One can safely say that they’ve been given the silent treatment by the media.
Eldad Beck wrote, “The lesson here should be fairly straightforward: Those who remain silent on the murder and persecution of Christians in distant countries like Nigeria, Syria, Algeria, Indonesia and Sri Lanka will find themselves persecuted at home. While there is no evidence that the Notre-Dame fire was a deliberate act of malice by Muslims, the incident has opened a Pandora’s Box for the silencers and the silent, and sparked a public debate over the persecution of Christians in the very heart of Catholic Europe.”
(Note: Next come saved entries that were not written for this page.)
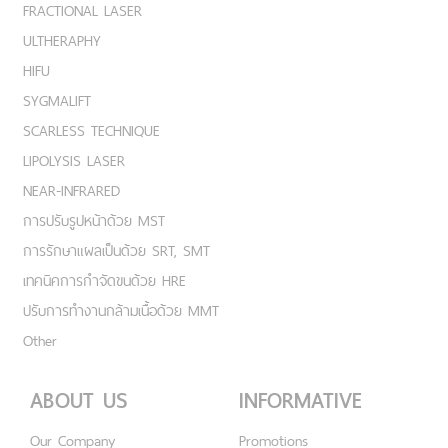
FRACTIONAL LASER
ULTHERAPHY
HIFU
SYGMALIFT
SCARLESS TECHNIQUE
LIPOLYSIS LASER
NEAR-INFRARED
การปรับรูปหน้าด้วย MST
การรักษาแผลเป็นด้วย SRT, SMT
เทคนิคการกำจัดขนด้วย HRE
ปรับการทำงานกล้ามเนื้อด้วย MMT
Other
ABOUT US
INFORMATIVE
Our Company
Promotions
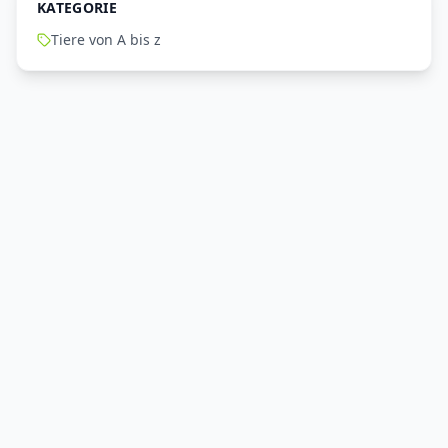
KATEGORIE
Tiere von A bis z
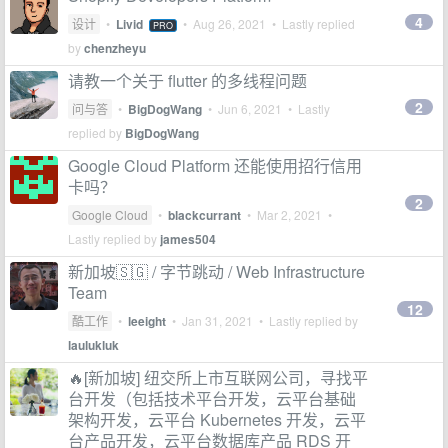
4
设计
•
Livid
•
Aug 26, 2021
• Lastly replied
PRO
by
chenzheyu
请教一个关于 flutter 的多线程问题
2
问与答
•
BigDogWang
•
Jun 6, 2021
• Lastly
replied by
BigDogWang
Google Cloud Platform 还能使用招行信用
卡吗？
2
Google Cloud
•
blackcurrant
•
Mar 2, 2021
•
Lastly replied by
james504
新加坡🇸🇬 / 字节跳动 / Web Infrastructure
Team
12
酷工作
•
leeight
•
Jan 31, 2021
• Lastly replied by
laulukluk
🔥[新加坡] 纽交所上市互联网公司，寻找平
台开发（包括技术平台开发，云平台基础
架构开发，云平台 Kubernetes 开发，云平
台产品开发，云平台数据库产品 RDS 开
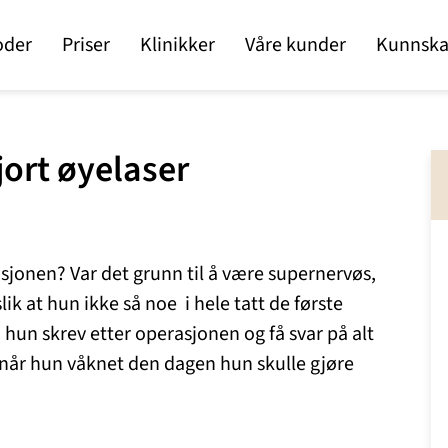
oder
Priser
Klinikker
Våre kunder
Kunnska
jort øyelaser
jonen? Var det grunn til å være supernervøs,
ik at hun ikke så noe i hele tatt de første
hun skrev etter operasjonen og få svar på alt
 når hun våknet den dagen hun skulle gjøre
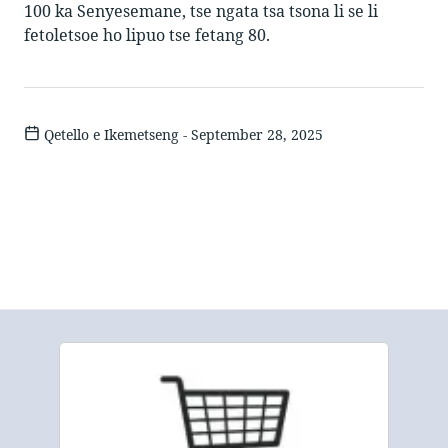
100 ka Senyesemane, tse ngata tsa tsona li se li
fetoletsoe ho lipuo tse fetang 80.
Qetello e Ikemetseng - September 28, 2025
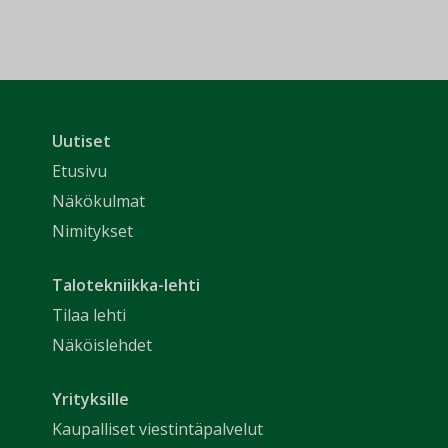
Uutiset
Etusivu
Näkökulmat
Nimitykset
Talotekniikka-lehti
Tilaa lehti
Näköislehdet
Yrityksille
Kaupalliset viestintäpalvelut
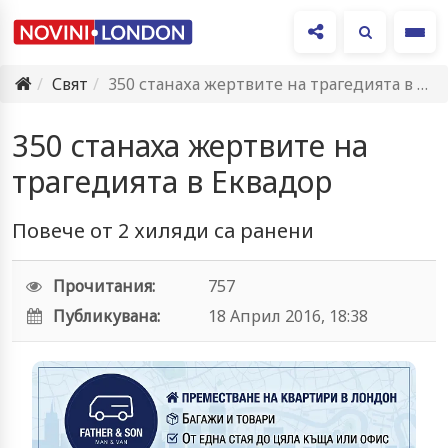
Ме
Свят
350 станаха жертвите на трагедията в Еквадор
350 станаха жертвите на
трагедията в Еквадор
Повече от 2 хиляди са ранени
Прочитания:
757
Публикувана:
18 Април 2016, 18:38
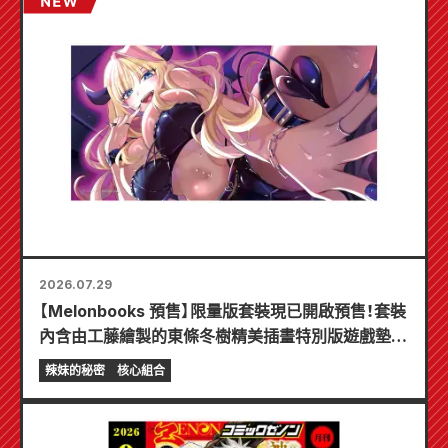
2026.07.29
【Melonbooks 預售】限量版套裝現已開啟預售！套裝
內含由工藤繪製的東條冬樹精美插畫特別版遊戲墊！
《辣妹新娘的秘密》最新第6卷將於10月20日發售！
辣妹的秘密
核心組合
Those of us who are concerned with religious freedom issues are appalled by the increasing violence against both Christians and Jews, not only in France but far beyond Europe’s troubled borders.
Synagogue shootings in Pittsburgh, and now another in Southern California. Nearly 300 killed and 500 injured in three church attacks in Sri Lanka. Just days ago, an armed attack on Christians near Ramallah – an area under Palestinian Authority jurisdiction.
One frightening international story after another seems to appear nearly every day.
I asked my colleague Nina Shea, Director of the Center for Religious Freedom at Hudson Institute, for her thoughts about why attacks on Christians and Jews seem to be spinning out of control.
“Local minority religious communities are vulnerable to attacks – from a variety of forces – throughout the world, and it is their governments’ responsibility to protect them,” Shea explained.
“When they fail to do so, minority targets will continue to be hit. We saw this happen in Islamist attacks against Nineveh Christian and Yazidi minorities; we are now seeing similar attacks against Christian minorities in Egypt and northern Nigeria.”
“France is a mature democracy, and yet it is following this same pattern by failing, in many cases, to identify and take action after widespread incidents of vandalism, looting and desecration against Jewish and Christian sites, including houses of worship and cemeteries.
“Since October, the US also is seeing an antisemitism crisis develop, thanks to lone wolves and copycats, who are attacking synagogues filled with worshipers.”
“Both France and the United States must find a way to protect their Jewish and Christian communities by preventing such attacks. This requires surveillance of leaders who incite violence; monitoring hate sites online; collecting and acting on intelligence; and shoring up defenses at targeted houses of worship. Finally and obviously, a reliable defense requires following any attack with thorough investigations and prosecutions.”
Lela Gilbert is a fellow at the Hudson Institute, the author of Saturday People, Sunday People: Israel Through the Eyes of a Christian Sojourner and co-author of Persecuted: The Global Assault on Christians.